Ingredients for Destruction
In our day, why do godly men we admire fall so often into obvious sins? Geiger writes:
Just as demolition experts place explosives inside of buildings so they will weaken and implode, there were three explosives on the foundation of David’s life that led to his implosion. These three explosives can lead to your ruin as well. They are easily hidden from those who watch us from a distance, but they threaten to destroy the foundation of our lives.
The three explosives are isolation, boredom, and pride. (45)
Isolation: David should’ve been at war; instead, he sent away those who would’ve had the courage to confront him. But isolation isn’t always the result of a decision we made. While it’s true we can sinfully isolate ourselves from others, it’s equally true that many are isolated by circumstances beyond their control. A daughter caring for an aging parent, for example, can find “getting out” an impossibility for months, even years.

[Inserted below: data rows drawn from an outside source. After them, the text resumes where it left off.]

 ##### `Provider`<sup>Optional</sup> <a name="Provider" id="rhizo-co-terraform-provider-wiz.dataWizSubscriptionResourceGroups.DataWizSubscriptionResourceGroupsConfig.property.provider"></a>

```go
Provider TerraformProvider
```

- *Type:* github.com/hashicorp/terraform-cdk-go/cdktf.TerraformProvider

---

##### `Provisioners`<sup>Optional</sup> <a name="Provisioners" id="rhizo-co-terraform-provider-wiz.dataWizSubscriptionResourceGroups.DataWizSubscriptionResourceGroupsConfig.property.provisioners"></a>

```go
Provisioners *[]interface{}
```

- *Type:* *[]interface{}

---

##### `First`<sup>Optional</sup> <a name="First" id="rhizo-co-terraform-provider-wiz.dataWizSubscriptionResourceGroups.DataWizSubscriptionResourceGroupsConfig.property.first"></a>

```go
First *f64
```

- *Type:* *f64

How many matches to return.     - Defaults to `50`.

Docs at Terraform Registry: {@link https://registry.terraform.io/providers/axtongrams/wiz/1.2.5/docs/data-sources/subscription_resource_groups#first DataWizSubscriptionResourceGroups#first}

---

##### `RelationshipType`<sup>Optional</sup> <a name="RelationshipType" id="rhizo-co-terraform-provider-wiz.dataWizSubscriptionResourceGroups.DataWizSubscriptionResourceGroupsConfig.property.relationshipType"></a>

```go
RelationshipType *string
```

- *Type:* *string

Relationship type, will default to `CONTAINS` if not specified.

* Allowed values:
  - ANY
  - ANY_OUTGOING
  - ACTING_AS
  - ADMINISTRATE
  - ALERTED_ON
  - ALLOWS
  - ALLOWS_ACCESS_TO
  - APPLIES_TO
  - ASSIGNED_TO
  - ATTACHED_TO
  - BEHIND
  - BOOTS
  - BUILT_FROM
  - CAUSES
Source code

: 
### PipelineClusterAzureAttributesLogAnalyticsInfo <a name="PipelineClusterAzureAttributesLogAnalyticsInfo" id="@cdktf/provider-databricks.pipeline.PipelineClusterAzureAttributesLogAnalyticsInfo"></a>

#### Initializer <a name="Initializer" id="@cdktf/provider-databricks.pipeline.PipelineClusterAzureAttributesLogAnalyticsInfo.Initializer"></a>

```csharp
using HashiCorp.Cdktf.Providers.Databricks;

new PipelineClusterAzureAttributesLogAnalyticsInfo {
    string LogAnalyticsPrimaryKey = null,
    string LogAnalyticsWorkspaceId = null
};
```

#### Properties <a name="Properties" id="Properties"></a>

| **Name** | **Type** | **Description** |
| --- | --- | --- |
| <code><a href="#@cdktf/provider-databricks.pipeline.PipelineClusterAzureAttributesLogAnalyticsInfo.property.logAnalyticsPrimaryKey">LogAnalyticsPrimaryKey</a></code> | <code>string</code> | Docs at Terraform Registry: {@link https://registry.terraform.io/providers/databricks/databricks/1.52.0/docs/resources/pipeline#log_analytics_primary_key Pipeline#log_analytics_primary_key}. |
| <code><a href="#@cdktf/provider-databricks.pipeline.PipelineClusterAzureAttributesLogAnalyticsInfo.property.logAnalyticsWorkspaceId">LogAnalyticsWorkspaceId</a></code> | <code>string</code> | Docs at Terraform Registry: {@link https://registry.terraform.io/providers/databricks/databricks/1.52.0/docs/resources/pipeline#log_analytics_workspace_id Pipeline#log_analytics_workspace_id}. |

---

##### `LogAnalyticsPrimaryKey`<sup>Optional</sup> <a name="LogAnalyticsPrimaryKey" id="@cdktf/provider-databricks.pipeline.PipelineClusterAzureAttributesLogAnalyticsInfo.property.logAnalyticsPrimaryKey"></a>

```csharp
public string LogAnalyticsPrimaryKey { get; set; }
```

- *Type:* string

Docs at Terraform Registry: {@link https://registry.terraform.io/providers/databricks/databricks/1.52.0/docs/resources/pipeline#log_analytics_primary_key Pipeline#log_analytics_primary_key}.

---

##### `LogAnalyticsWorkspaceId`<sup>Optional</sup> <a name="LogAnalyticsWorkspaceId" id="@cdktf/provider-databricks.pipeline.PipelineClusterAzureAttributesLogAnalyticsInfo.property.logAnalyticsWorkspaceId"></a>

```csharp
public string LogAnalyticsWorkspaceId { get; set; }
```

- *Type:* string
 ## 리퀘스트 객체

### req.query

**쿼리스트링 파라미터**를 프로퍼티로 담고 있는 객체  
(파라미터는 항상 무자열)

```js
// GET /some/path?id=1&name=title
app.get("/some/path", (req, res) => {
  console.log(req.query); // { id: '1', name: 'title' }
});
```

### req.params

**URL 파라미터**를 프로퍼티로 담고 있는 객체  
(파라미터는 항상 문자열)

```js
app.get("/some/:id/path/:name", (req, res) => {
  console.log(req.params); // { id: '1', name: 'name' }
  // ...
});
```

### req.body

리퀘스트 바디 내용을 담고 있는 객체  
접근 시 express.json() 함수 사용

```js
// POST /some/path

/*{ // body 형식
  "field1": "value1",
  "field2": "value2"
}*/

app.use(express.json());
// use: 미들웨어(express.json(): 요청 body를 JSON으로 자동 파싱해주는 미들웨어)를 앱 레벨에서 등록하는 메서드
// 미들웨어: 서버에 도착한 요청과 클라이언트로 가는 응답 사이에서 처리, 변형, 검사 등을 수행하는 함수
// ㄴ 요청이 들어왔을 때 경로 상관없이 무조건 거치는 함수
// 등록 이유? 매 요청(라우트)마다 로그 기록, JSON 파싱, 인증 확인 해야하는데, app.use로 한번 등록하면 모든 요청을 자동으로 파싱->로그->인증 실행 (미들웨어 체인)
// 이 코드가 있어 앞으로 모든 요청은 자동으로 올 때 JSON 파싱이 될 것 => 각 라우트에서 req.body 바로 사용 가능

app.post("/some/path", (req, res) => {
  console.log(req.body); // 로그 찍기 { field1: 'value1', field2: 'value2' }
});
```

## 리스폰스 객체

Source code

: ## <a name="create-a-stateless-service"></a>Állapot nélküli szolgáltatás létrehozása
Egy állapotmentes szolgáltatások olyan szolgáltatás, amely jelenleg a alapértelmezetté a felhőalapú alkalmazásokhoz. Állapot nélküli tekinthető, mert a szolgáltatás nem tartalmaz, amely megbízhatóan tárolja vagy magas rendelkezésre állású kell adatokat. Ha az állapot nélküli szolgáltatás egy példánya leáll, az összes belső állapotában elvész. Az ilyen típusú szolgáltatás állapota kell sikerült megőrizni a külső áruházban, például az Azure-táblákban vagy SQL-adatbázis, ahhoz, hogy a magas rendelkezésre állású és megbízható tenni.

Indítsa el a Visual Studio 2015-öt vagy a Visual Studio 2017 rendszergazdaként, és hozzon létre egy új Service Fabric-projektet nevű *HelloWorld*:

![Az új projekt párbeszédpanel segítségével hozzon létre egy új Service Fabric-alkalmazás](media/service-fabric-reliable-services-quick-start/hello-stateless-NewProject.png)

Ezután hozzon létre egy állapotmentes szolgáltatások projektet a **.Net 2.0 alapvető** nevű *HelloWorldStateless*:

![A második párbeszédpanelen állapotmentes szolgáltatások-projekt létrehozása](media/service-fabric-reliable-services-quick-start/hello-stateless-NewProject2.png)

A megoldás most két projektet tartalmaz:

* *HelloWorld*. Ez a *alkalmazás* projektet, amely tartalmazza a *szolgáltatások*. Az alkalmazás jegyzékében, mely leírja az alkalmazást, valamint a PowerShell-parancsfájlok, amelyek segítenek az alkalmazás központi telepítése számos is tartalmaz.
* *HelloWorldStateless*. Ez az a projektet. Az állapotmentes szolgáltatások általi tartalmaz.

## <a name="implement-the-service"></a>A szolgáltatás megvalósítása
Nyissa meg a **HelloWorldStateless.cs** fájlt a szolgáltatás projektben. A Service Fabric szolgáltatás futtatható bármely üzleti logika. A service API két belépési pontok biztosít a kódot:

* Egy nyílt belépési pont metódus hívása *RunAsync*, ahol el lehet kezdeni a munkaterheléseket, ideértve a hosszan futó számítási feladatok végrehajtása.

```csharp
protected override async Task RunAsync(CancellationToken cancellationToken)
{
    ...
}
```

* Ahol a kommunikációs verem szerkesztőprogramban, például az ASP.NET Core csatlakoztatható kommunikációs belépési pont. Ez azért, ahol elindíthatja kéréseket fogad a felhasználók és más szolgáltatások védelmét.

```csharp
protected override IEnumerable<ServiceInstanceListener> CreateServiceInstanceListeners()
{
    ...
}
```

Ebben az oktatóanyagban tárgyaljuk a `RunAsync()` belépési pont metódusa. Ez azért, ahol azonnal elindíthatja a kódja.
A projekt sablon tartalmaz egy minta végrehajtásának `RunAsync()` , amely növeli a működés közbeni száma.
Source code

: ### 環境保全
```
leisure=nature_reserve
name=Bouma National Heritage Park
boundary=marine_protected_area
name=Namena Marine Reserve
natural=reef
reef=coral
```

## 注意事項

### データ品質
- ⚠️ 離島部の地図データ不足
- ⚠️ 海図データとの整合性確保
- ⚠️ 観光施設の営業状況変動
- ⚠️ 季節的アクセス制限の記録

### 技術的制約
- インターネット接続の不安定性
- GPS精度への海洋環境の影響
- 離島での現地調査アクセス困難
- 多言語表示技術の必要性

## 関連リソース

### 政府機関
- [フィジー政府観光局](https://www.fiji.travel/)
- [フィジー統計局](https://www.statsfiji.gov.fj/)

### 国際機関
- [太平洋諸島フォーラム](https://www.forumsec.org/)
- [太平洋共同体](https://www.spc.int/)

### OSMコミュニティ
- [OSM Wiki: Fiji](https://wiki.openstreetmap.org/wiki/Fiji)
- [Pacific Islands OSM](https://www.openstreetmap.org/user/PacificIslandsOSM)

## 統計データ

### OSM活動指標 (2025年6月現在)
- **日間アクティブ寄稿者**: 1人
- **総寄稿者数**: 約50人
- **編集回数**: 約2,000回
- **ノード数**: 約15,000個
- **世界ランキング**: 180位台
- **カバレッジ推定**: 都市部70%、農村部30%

Boredom: Geiger believes David’s free time led him away from God:
David was bored. He got up from his bed in the middle of the night looking for something, anything. The Lord, on that night, was not enough for him. He wanted something else, something else to look at, something else to conquer, something else to pursue. (45)
Though Scripture does infer that David should’ve been out with his men fighting, I didn’t think Geiger made an effective case for boredom—troublesome though it be—as a foundational explosive for ruin.
Pride: David, the king of Israel, felt entitled. To everything and everyone. Clearly, pride is a common thread in every downfall.
Geiger’s analysis of David’s downfall and his application for leaders today alone would’ve made an insightful book:
Competent and effective leaders in a variety of fields and disciplines forfeit their roles over deficiencies in their character. They were able to lead others but not themselves, able to grow an organization while their hearts grew cold. When a lack of integrity comes to light, leaders can be disqualified. (8)
Ingredients for Restoration
Unlike social media and news headlines that unpack in salacious detail the downfall of admired leaders, Geiger shares what happened after David’s fall—and commends these steps of redemption to us: confrontation (2 Sam. 12), confession (Ps. 51), and celebration (Ps. 32).
Confrontation: “When pride ruined his life, in humility he started over again. The story does not end with David’s implosion and ruin. Your story does not need to end in ruin either” (115).
Confession: Geiger unpacks in beautiful detail the marks of true repentance and the promise of forgiveness. “Wondering if there is enough forgiveness for your sin is like a child wondering if there is enough water in the ocean to fill his sippy cup” (123).
Celebration: Psalm 32 was written after the confession of Psalm 51, and in it David celebrates his redemption:
How joyful is the one whose transgression is forgiven, whose sin is covered! How joyful is the person whom the LORD does not charge with iniquity and in whose spirit is no deceit! (Ps. 32:1–2)
How to Ruin Your Life—and Starting Over When You Do is a helpful read for anyone seeking to avoid ruin. Seasoned Christians and new believers alike will benefit from his gospel-drenched remedy for recovery from tragic decisions.